The Companies Act,1956 had provisions regarding the consolidation and reissuance of debt securities under section 121.This section gave the company power to keep the same security alive for the purpose of re-issue after it’s been redeemed. This helped the company to increase liquidity in the secondary debt market. However Companies Act, 2013 was silent on this matter.

Thus to clarify on this subject SEBI issued a concept paper on 04 December, 2014[1] proposing amendment in SEBI (Issue and Listing of Debt Securities) Regulations, 2008 to this effect.

The concept paper was followed by a consultation paper issued on 2nd February, 2017[2] to seek comments regarding the consolidation and re-issuance of debt securities.

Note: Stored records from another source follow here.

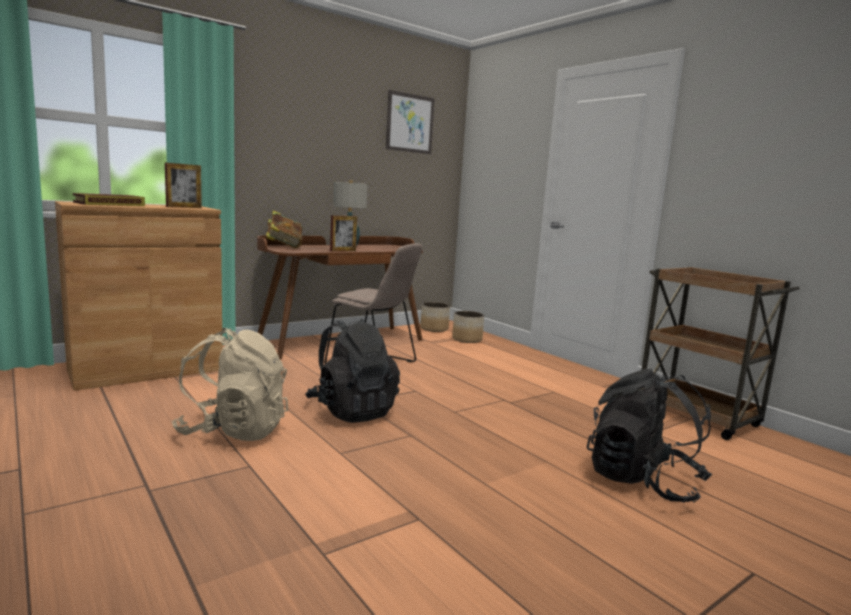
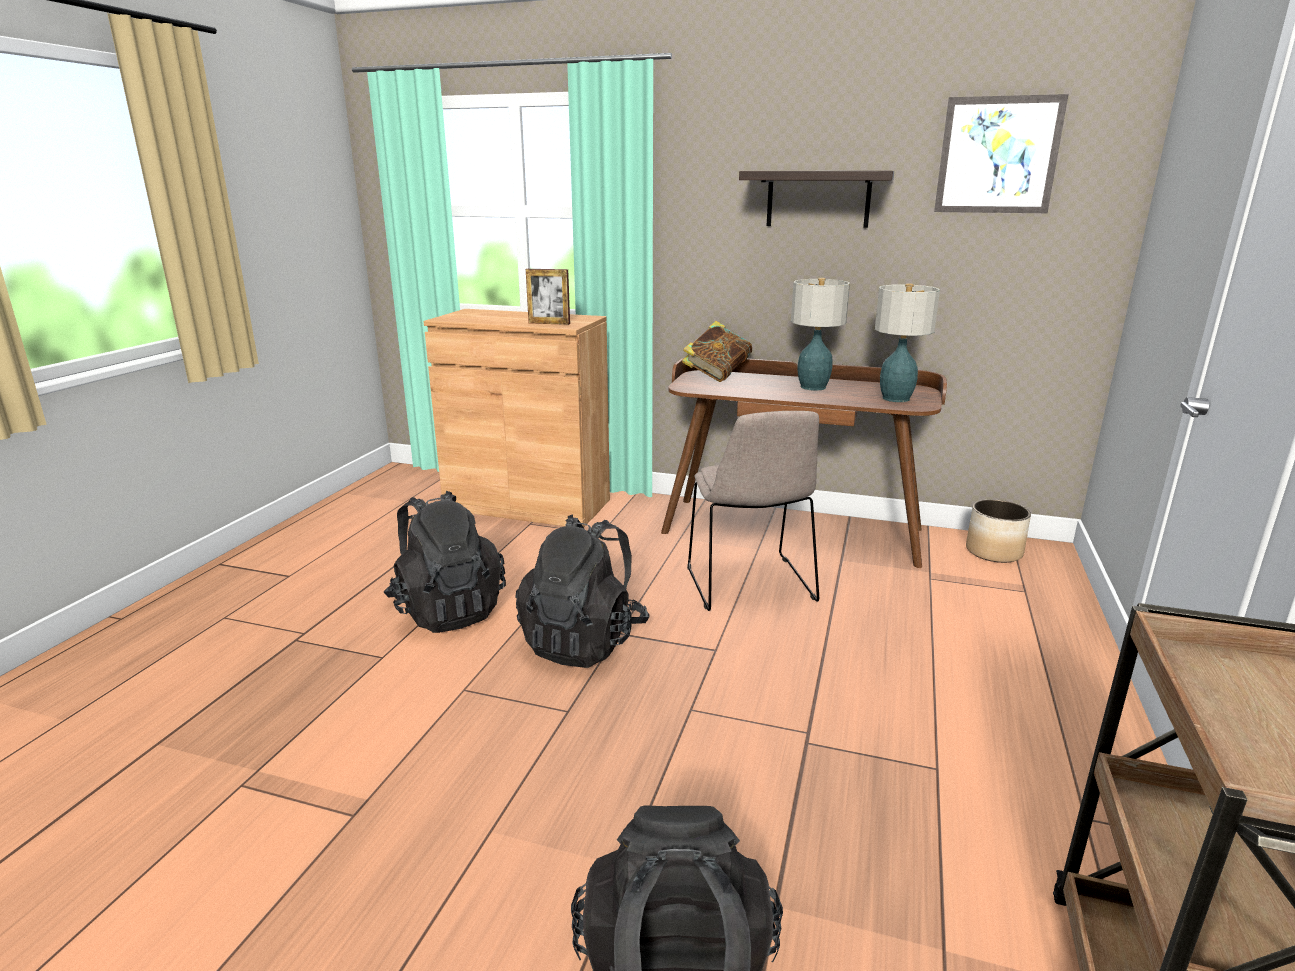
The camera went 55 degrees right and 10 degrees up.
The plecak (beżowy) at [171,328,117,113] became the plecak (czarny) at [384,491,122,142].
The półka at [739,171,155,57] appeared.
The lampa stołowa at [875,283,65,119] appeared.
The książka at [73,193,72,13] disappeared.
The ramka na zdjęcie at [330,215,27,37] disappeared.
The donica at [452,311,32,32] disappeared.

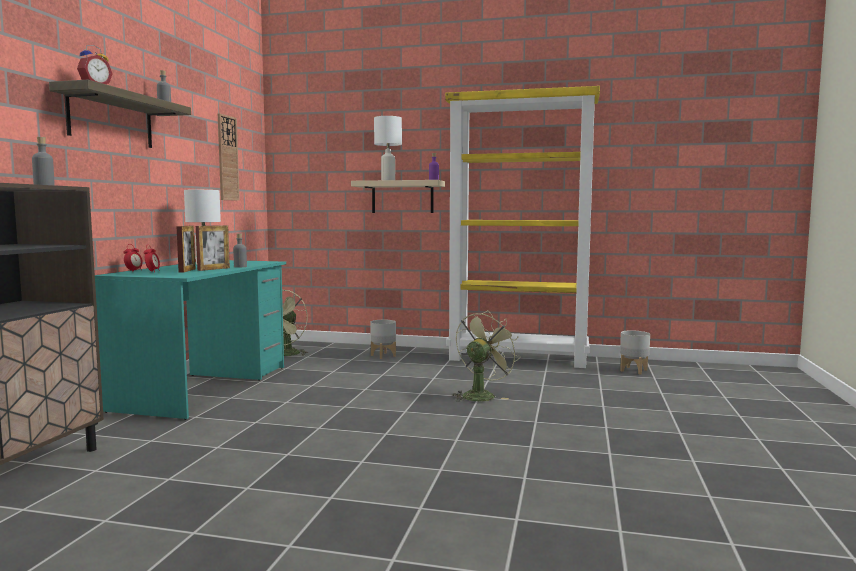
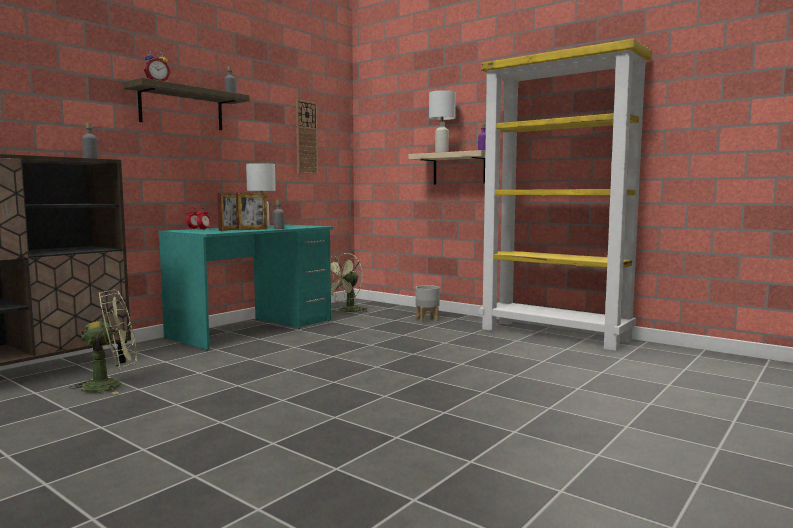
The camera went 25 degrees right and 0 degrees up.
The wentylator (zielony) moved from [452,310,69,92] to [69,289,68,106].
The donica (szary) at [620,330,30,44] disappeared.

The consultation paper provided an in detail analysis of the corporate bond market and also spoke about the remarkable growth of the primary debt market and the relatively slower growth of the secondary debt market.

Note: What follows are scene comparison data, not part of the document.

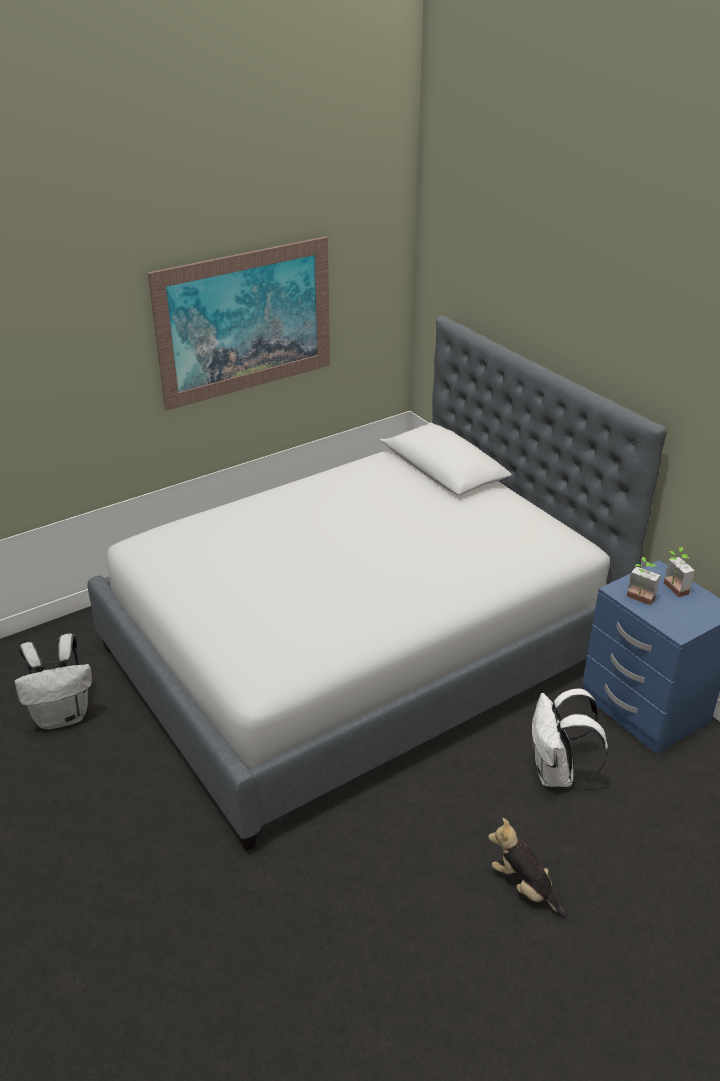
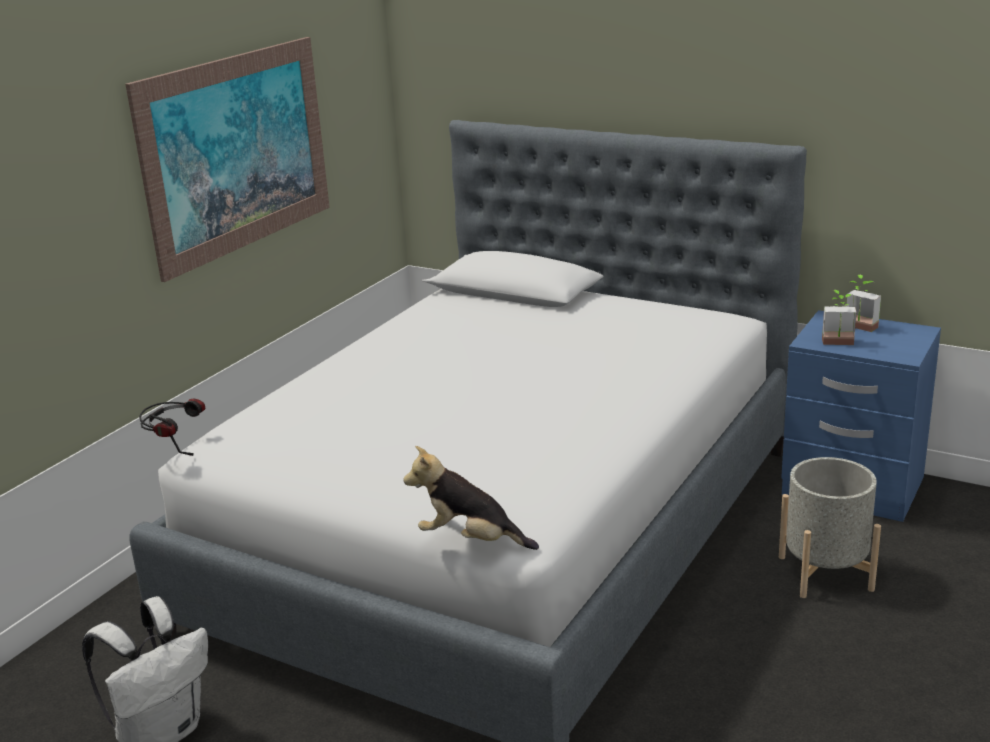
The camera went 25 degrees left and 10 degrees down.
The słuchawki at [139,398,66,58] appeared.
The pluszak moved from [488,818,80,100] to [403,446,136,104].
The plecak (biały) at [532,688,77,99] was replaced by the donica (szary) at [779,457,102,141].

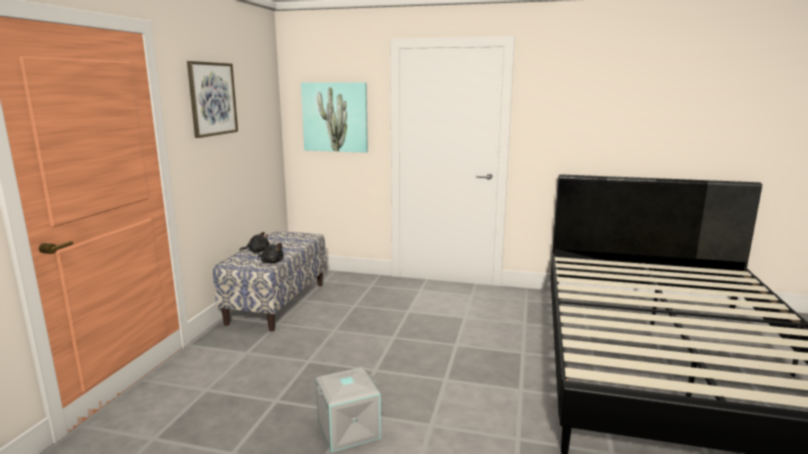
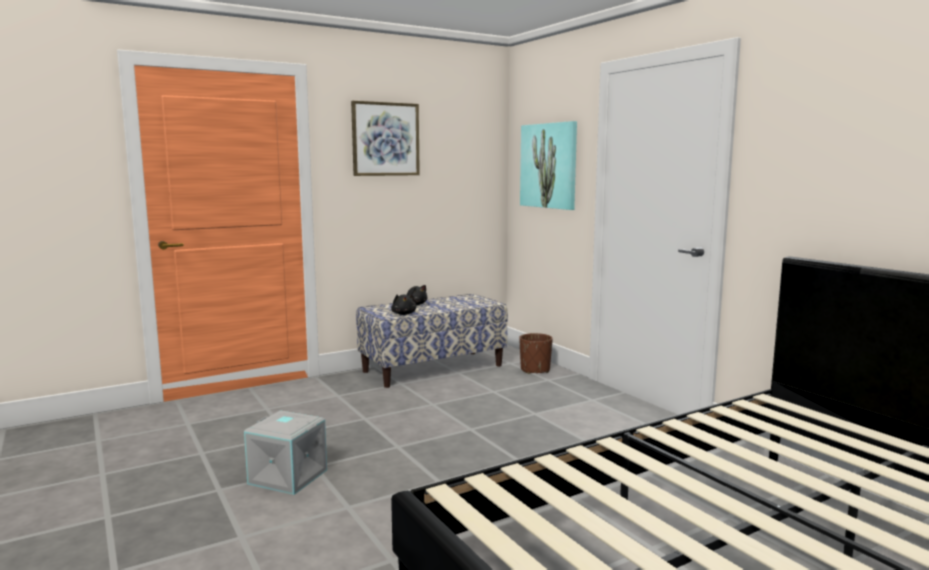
The camera went 45 degrees right and 5 degrees down.
The donica (brązowy) at [519,333,34,41] appeared.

Therefore, with an objective to further facilitate the debt market it considered and approved proposals regarding the consolidation and re-issuance of debt securities during its board meeting on 26th April, 2017[3]

The SEBI’s board in its meeting approved the following:-

  • The board approved a cap of 12 ISINs (International Securities Identification Number) maturing per financial year. Furthermore, the issuer can also issue additional 5 ISINs per financial year as structured debt instruments of a particular category. However, this restriction is not applicable on debt instruments which are used for generating regulatory capital like Tier I, Tier II bonds, etc;
  • The issuer can as a one-time exercise during the tenure of the security make a choice between making a  bullet maturity payment or the issuer can make staggered payment of the maturity proceeds within a particular financial year to resolve this issue of concentration of liabilities which may give rise to asset-liability mismatch for the issuer;
  • Active consolidation of existing corporate debt securities through switches and conversions has not been made mandatory.
  • There should not be any clause prohibiting consolidation and re-issuance in the Articles of Association of the issuer/company.


This is a step in the right direction and has been welcomed with open arms as these measures will help boost liquidity in the debt/bond market.